▶ Texte étudié:

____

Martin Fayulu est le président élu par le peuple congolais le 30 décembre 2018. Son élection achevait un bras de fer de plusieurs années entre Joseph Kabila, président sortant après dix-huit ans de pouvoir, et la société civile, notamment l’Eglise catholique.
Président élu donc, jusqu’à ce que le clan Kabila, qui finalement n’avait consenti que formellement à céder le pouvoir, n’inverse les résultats de la présidentielle et propulse Felix Tshisekedi à la tête de l’Etat.
Presque un an après cette confiscation démocratique, Martin Fayulu revient d’une tournée de deux mois en Europe : en Belgique, en Suisse, en Grande-Bretagne, en France, le président élu a rencontré la diaspora de RDC et, discrètement, les autorités notamment françaises.
De retour à Kinshasa dimanche 15 décembre, il a été accueilli par une foule nombreuse en liesse qui l’a conduit de l’aéroport au centre ville de la capitale.
Opinion Internationale publie un reportage photos de son retour et un entretien exclusif avec Martin Fayulu.
Michel Taube
Entretien avec Martin Fayulu : « Les Congolais doivent se réapproprier leur destin. Nous allons récupérer notre patrie. »
Monsieur le Président élu, quel bilan tirez-vous de votre tournée européenne ?
J’ai rencontré mes coreligionnaires dans huit villes européennes. J’ai beaucoup écouté et échangé sur l’avenir de la démocratie en RDC. J’ai présenté le plan de sortie de crise que j’ai mis sur la table et il a été très bien reçu.
La diaspora congolaise est droite dans ses bottes et réclame la vérité des urnes. Elle accuse Felix Tshisekedid’être la cause de la misère actuelle du Congo, elle réclame des institutions légitimes.
J’ai aussi rencontré des élus des Parlements et des décideurs clés français et européens qui gèrent les affaires africaines dans les pays visités : tout le monde est préoccupé par le chaos qui s’accroît au Congo.

____

▶ Entrées à traiter:
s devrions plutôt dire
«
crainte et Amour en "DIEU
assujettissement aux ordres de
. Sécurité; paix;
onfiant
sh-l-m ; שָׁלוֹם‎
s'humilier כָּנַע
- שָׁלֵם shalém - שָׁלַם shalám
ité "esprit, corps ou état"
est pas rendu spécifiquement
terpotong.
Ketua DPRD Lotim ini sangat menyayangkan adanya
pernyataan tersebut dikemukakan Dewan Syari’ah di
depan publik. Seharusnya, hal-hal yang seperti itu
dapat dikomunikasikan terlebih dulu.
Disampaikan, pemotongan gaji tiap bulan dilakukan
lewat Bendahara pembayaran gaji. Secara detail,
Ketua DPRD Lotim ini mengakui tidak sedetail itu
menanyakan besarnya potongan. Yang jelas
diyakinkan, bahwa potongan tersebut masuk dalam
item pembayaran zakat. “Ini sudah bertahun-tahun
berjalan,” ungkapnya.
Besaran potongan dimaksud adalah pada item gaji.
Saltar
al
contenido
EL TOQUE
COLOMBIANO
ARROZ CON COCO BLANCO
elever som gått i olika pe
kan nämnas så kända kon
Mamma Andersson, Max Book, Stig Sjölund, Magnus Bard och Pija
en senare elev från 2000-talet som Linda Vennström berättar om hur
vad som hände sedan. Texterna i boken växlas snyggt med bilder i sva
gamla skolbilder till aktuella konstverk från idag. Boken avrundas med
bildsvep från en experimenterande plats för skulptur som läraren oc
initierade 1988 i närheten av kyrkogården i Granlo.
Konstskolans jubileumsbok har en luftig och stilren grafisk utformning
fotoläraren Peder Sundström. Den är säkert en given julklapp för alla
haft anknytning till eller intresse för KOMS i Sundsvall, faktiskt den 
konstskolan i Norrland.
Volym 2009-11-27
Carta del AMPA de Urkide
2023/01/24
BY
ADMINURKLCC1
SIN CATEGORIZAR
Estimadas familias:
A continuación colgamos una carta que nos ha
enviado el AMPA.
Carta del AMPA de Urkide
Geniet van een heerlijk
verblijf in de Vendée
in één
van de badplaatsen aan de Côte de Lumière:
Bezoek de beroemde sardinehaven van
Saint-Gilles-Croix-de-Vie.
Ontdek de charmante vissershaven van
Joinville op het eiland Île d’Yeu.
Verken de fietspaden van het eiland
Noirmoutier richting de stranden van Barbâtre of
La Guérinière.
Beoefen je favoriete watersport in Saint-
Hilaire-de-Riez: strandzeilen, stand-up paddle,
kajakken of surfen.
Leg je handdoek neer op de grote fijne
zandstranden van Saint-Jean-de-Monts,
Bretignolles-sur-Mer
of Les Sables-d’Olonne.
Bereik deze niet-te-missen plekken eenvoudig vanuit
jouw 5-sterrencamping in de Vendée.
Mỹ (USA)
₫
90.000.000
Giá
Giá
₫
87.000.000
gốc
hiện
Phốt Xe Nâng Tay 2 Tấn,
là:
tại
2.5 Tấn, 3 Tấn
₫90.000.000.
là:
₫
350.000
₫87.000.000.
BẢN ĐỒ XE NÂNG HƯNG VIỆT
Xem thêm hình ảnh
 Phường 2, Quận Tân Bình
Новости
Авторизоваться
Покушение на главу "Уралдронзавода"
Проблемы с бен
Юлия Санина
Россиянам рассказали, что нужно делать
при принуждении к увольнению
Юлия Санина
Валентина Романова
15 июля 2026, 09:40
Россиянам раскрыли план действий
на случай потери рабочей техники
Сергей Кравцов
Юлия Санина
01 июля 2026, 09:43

____

▶ À faire:
a: Dites si chacune des affirmations suivantes concorde avec le texte étudié, en répondant oui ou non et en citant textuellement les mots décisifs : (i) Martin Fayulu est rentré à Kinshasa le dimanche 15 décembre ; (ii) Joseph Kabila avait exercé le pouvoir pendant dix ans ; (iii) Martin Fayulu a rencontré ses coreligionnaires dans six villes européennes.
b: Recopiez mot pour mot les lignes des entrées, de la première ligne des entrées jusqu'à la ligne contenant « gamla skolbilder till », celle-ci comprise.
Le texte étudié et les entrées n'ont aucun lien entre eux.

▶ Réponses:
a:
(i) Oui : « De retour à Kinshasa dimanche 15 décembre ».
(ii) Non : « président sortant après dix-huit ans de pouvoir ».
(iii) Non : « J’ai rencontré mes coreligionnaires dans huit villes européennes. »

b:
s devrions plutôt dire
«
crainte et Amour en "DIEU
assujettissement aux ordres de
. Sécurité; paix;
onfiant
sh-l-m ; שָׁלוֹם‎
s'humilier כָּנַע
- שָׁלֵם shalém - שָׁלַם shalám
ité "esprit, corps ou état"
est pas rendu spécifiquement
terpotong.
Ketua DPRD Lotim ini sangat menyayangkan adanya
pernyataan tersebut dikemukakan Dewan Syari’ah di
depan publik. Seharusnya, hal-hal yang seperti itu
dapat dikomunikasikan terlebih dulu.
Disampaikan, pemotongan gaji tiap bulan dilakukan
lewat Bendahara pembayaran gaji. Secara detail,
Ketua DPRD Lotim ini mengakui tidak sedetail itu
menanyakan besarnya potongan. Yang jelas
diyakinkan, bahwa potongan tersebut masuk dalam
item pembayaran zakat. “Ini sudah bertahun-tahun
berjalan,” ungkapnya.
Besaran potongan dimaksud adalah pada item gaji.
Saltar
al
contenido
EL TOQUE
COLOMBIANO
ARROZ CON COCO BLANCO
elever som gått i olika pe
kan nämnas så kända kon
Mamma Andersson, Max Book, Stig Sjölund, Magnus Bard och Pija
en senare elev från 2000-talet som Linda Vennström berättar om hur
vad som hände sedan. Texterna i boken växlas snyggt med bilder i sva
gamla skolbilder till aktuella konstverk från idag. Boken avrundas med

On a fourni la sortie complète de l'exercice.